I think so. Are you ready? Say hi to your adoring public!

Inga
06-12-2007, 06:35 PM
Hello fans! As my mentor, Paris Hilton said in Confessions of an Heiress, "The only rule is don't be boring." I will take that to heart...

Mr. HIStalk
06-13-2007, 07:21 AM
Hello fans! As my mentor, Paris Hilton said in Confessions of an Heiress, "The only rule is don't be boring." I will take that to heart...

Well, you never bore me.

Adam posted a well thought out message on your EMR piece. He echoes sentiments nearly identical to those I posted in an Inside Healthcare Computing editorial:


So, the question for the outside practice is: is it worth it to get an almost free but poor ambulatory EMR system, but to create privacy concerns for your patients, and jeopardize the future of your practice as your patient data becomes semi-public information? Somehow, I doubt it.

I'm always amazed at the simmering hostilities and open distrust between hospitals and physicians in practice (whether owned or not.) If physicians see hospital-provided EMRs as yet another attempt at control, will they pass, even though they'll get a free system?

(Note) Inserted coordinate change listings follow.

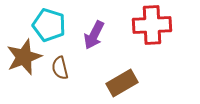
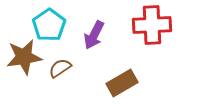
cyan pentagon: rotated 20 degrees clockwise
brown star: rotated 12 degrees clockwise
brown semicircle: rotated 70 degrees clockwise
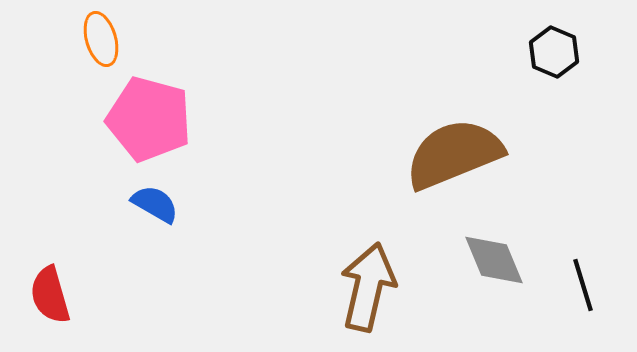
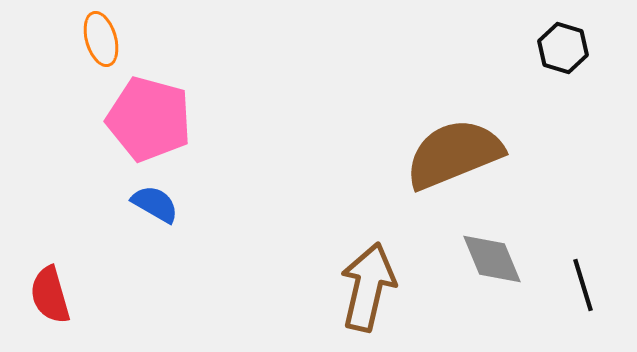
black hexagon: moved 9 px right, 4 px up; rotated 6 degrees counterclockwise
gray diamond: moved 2 px left, 1 px up
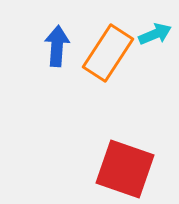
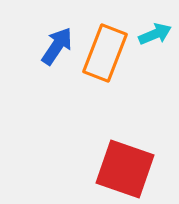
blue arrow: rotated 30 degrees clockwise
orange rectangle: moved 3 px left; rotated 12 degrees counterclockwise
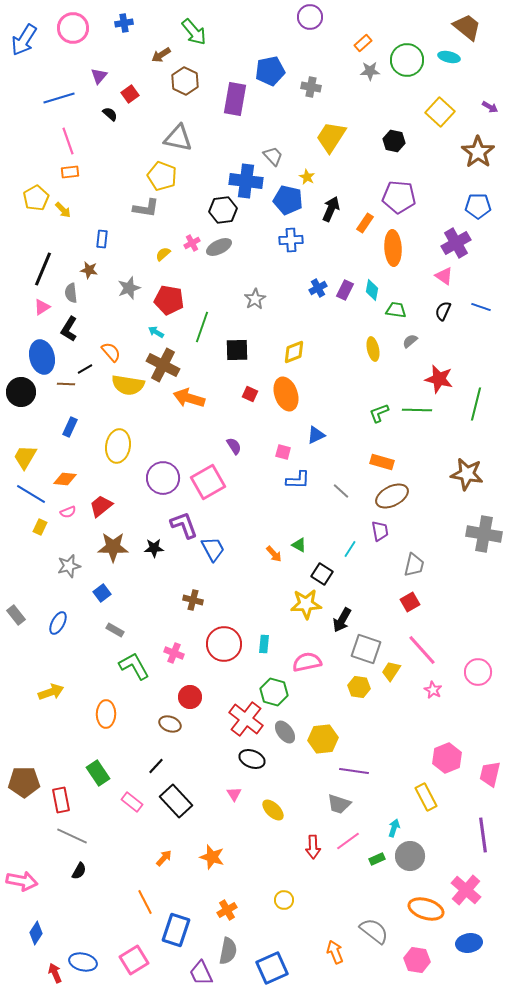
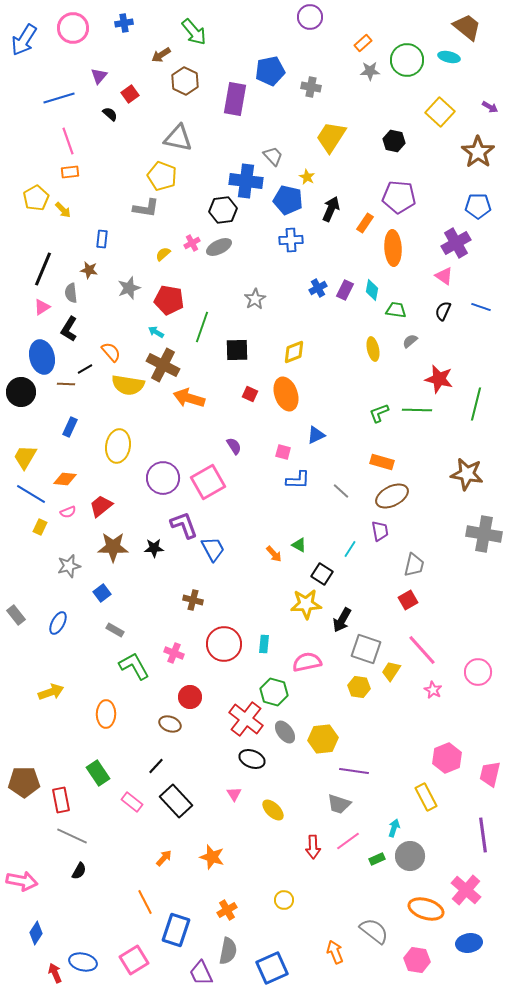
red square at (410, 602): moved 2 px left, 2 px up
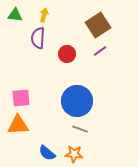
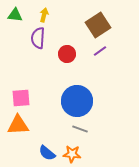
orange star: moved 2 px left
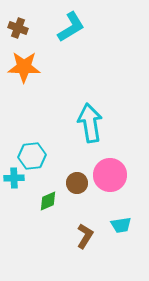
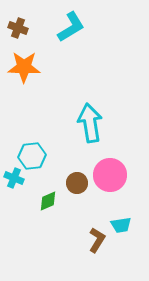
cyan cross: rotated 24 degrees clockwise
brown L-shape: moved 12 px right, 4 px down
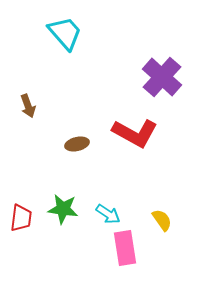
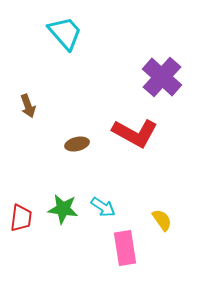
cyan arrow: moved 5 px left, 7 px up
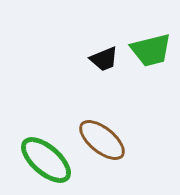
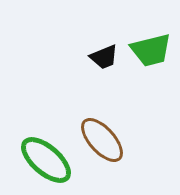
black trapezoid: moved 2 px up
brown ellipse: rotated 9 degrees clockwise
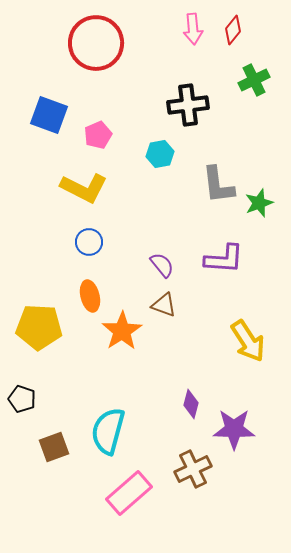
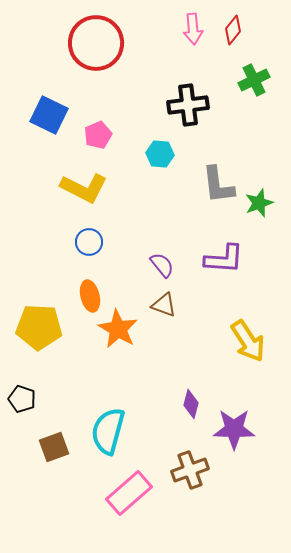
blue square: rotated 6 degrees clockwise
cyan hexagon: rotated 16 degrees clockwise
orange star: moved 4 px left, 2 px up; rotated 9 degrees counterclockwise
brown cross: moved 3 px left, 1 px down; rotated 6 degrees clockwise
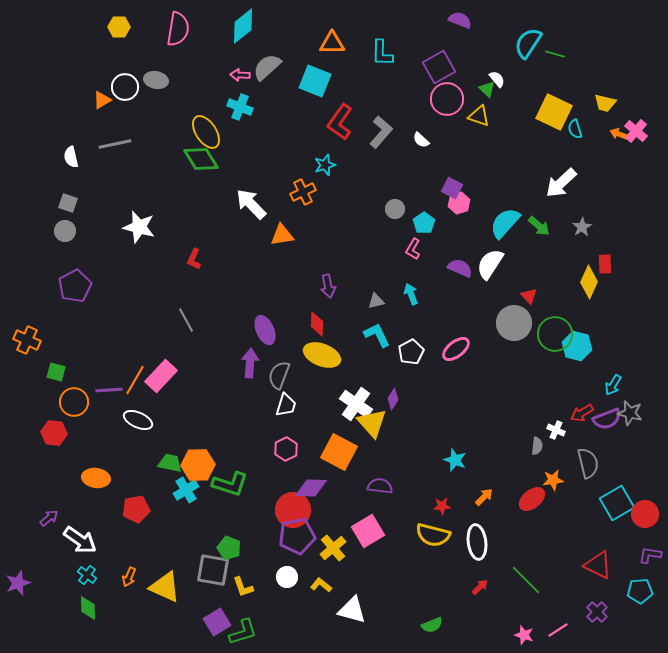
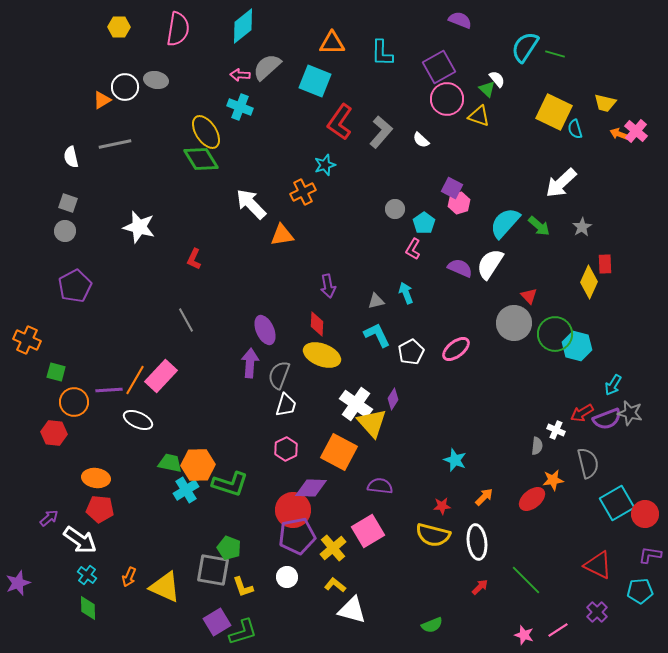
cyan semicircle at (528, 43): moved 3 px left, 4 px down
cyan arrow at (411, 294): moved 5 px left, 1 px up
red pentagon at (136, 509): moved 36 px left; rotated 16 degrees clockwise
yellow L-shape at (321, 585): moved 14 px right
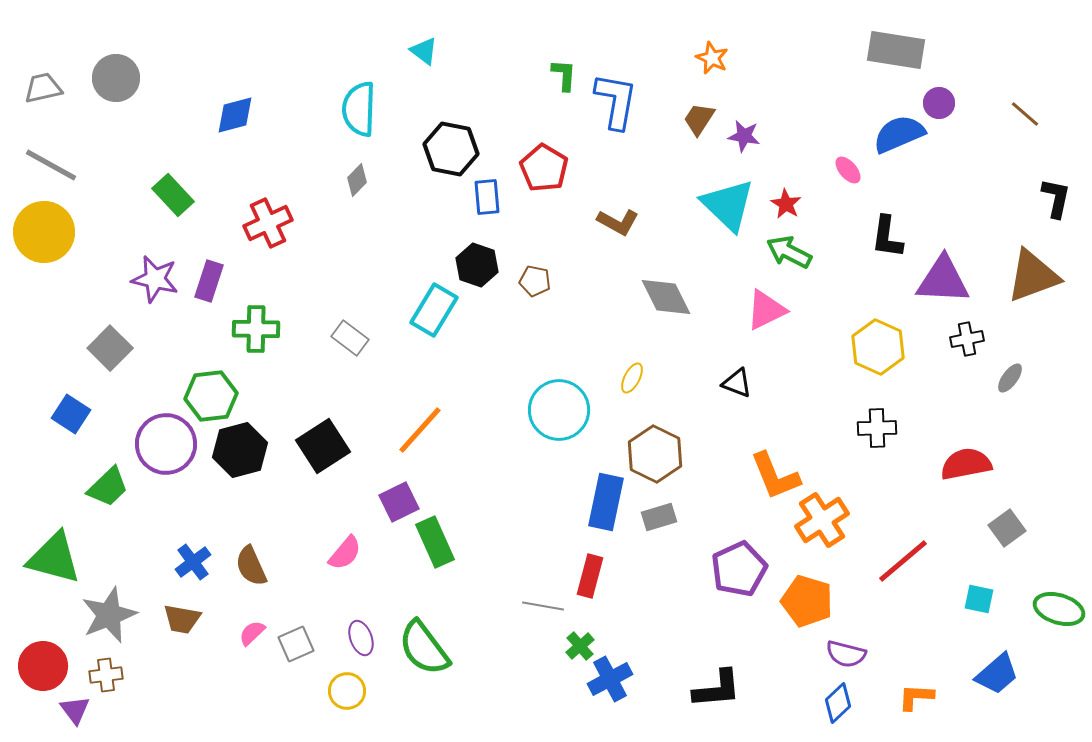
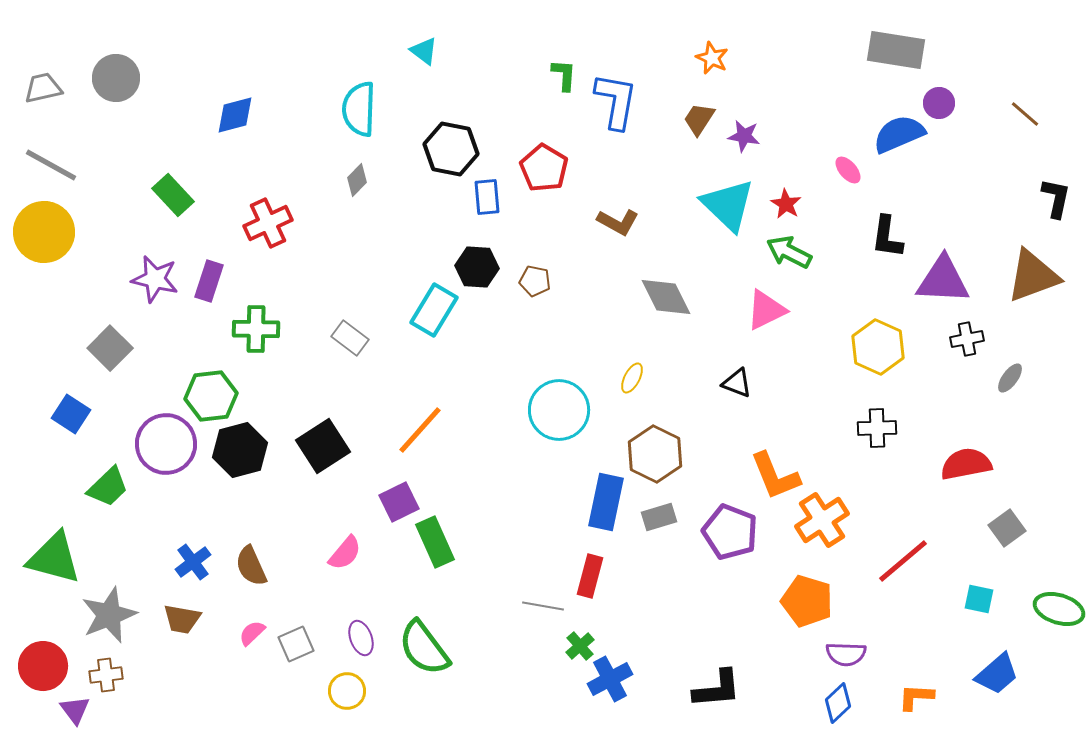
black hexagon at (477, 265): moved 2 px down; rotated 15 degrees counterclockwise
purple pentagon at (739, 569): moved 9 px left, 37 px up; rotated 26 degrees counterclockwise
purple semicircle at (846, 654): rotated 12 degrees counterclockwise
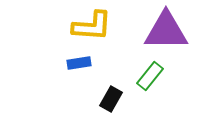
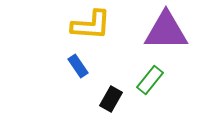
yellow L-shape: moved 1 px left, 1 px up
blue rectangle: moved 1 px left, 3 px down; rotated 65 degrees clockwise
green rectangle: moved 4 px down
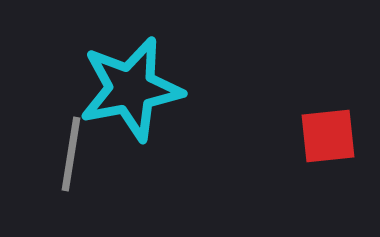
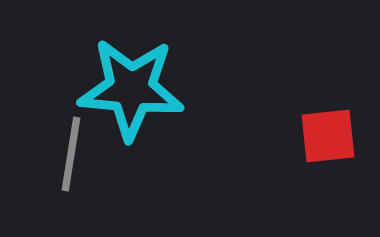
cyan star: rotated 16 degrees clockwise
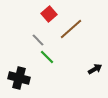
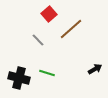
green line: moved 16 px down; rotated 28 degrees counterclockwise
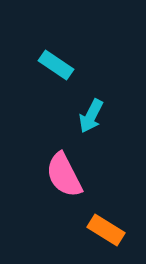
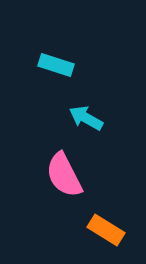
cyan rectangle: rotated 16 degrees counterclockwise
cyan arrow: moved 5 px left, 2 px down; rotated 92 degrees clockwise
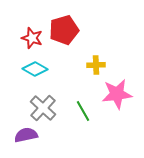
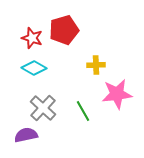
cyan diamond: moved 1 px left, 1 px up
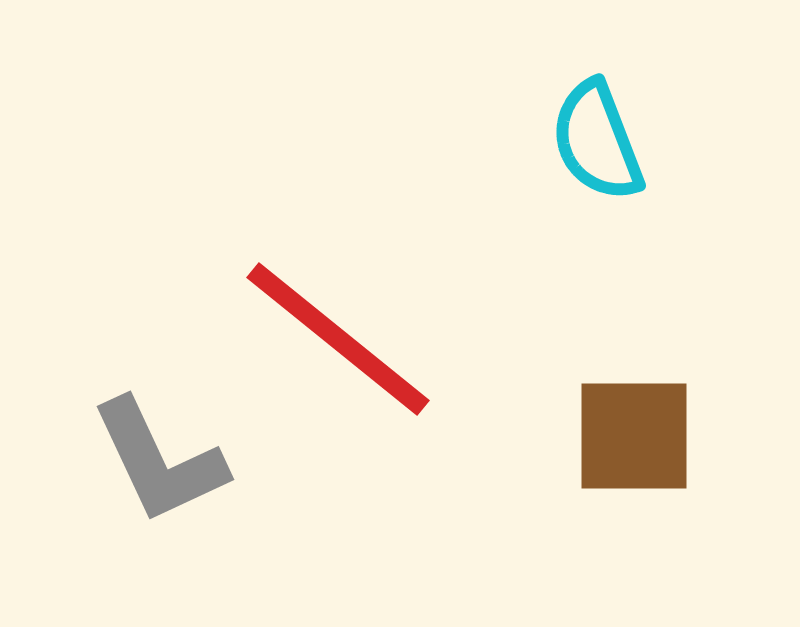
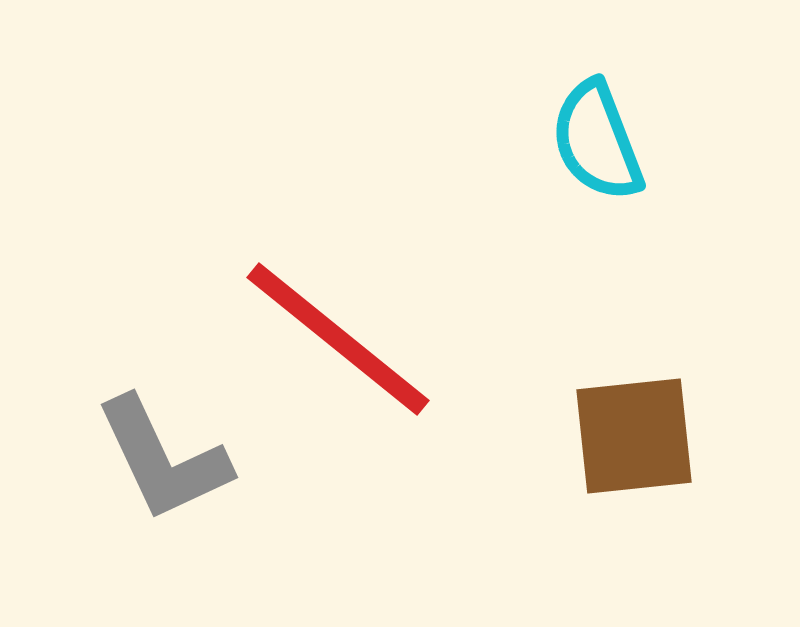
brown square: rotated 6 degrees counterclockwise
gray L-shape: moved 4 px right, 2 px up
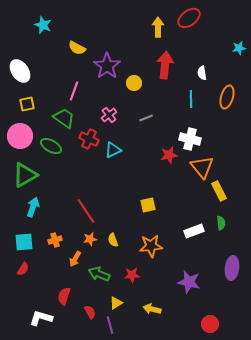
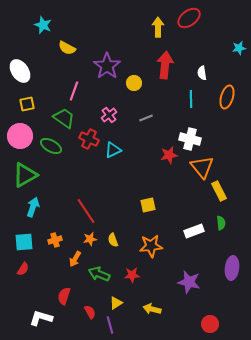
yellow semicircle at (77, 48): moved 10 px left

I'd say yes. Reason: physicians don't really want EMRs and have little direct benefit from them. They reduce productivity in many cases. I'd say they'll either decline to implement or will take the system, but use only the billing and scheduling parts.

Mr. HIStalk
06-13-2007, 07:26 AM
Here's another just-posted comment from Old Gomer on the "original" HIStalk:


Do the big Hospital venders have useful ambulatory EMR Products? These are two very different workplaces. Will the big hospital vendors keep an ambulatory system current if the ambulatory product is but a small percent of their volume. Do the big Ambulatory EMR vendors have any hospital systems or influence on enterprise systems? Interconnectivity will add to the expense and further slow down the hospital decisions. One reason why physicians are slow to adopt EMRs may well be Inga's take on hospital territorial approach, making any physician EMR decision moot if Hospitals A & B's systems don't talk and the physician and/or hospitals have to interconnect before any system provides an electronic means to improve provider communication.

Inga
06-13-2007, 09:24 AM
Adam commented that his understanding of the Stark relaxation ruling "forces outside practices which accept the systems to take the same system that the hospital already uses (or, at least, a system provided by the same vendor)." I glanced through the IRS ruling (http://www.health-itworld.com/newsletters/2007/05/15/irs) and don't see anything that makes using the same vendor a requirement. Interoperability is required...

Does someone know differently?

Art_Vandelay
06-13-2007, 11:40 AM
A few points:
1. There is nothing saying the hospital has to use their EMR (from my read - echoing Inga's interpretation)

2. This will drive the need for integration applications like Medicity, Axolotl, dBMotion or NovoGrid. Interface engine companies - wake-up!!!!

3. Hospitals will move slow but a first mover will force the others' hands in a local marketplace - can anyone say arms-race?

4. Hospital-focused vendors (i.e., Eclipsys, Cerner, GE LastStand, Siemens) all have abysmal OPD products. The flip-side is Epic with a good generalist OPD product but a weak specialist OPD product and a new inpatient product. That is why the integration software will be required to stitch these applications together. Hospitals should take a standard product, configure the areas required for integration (applicable code sets, look-ups), and provide it.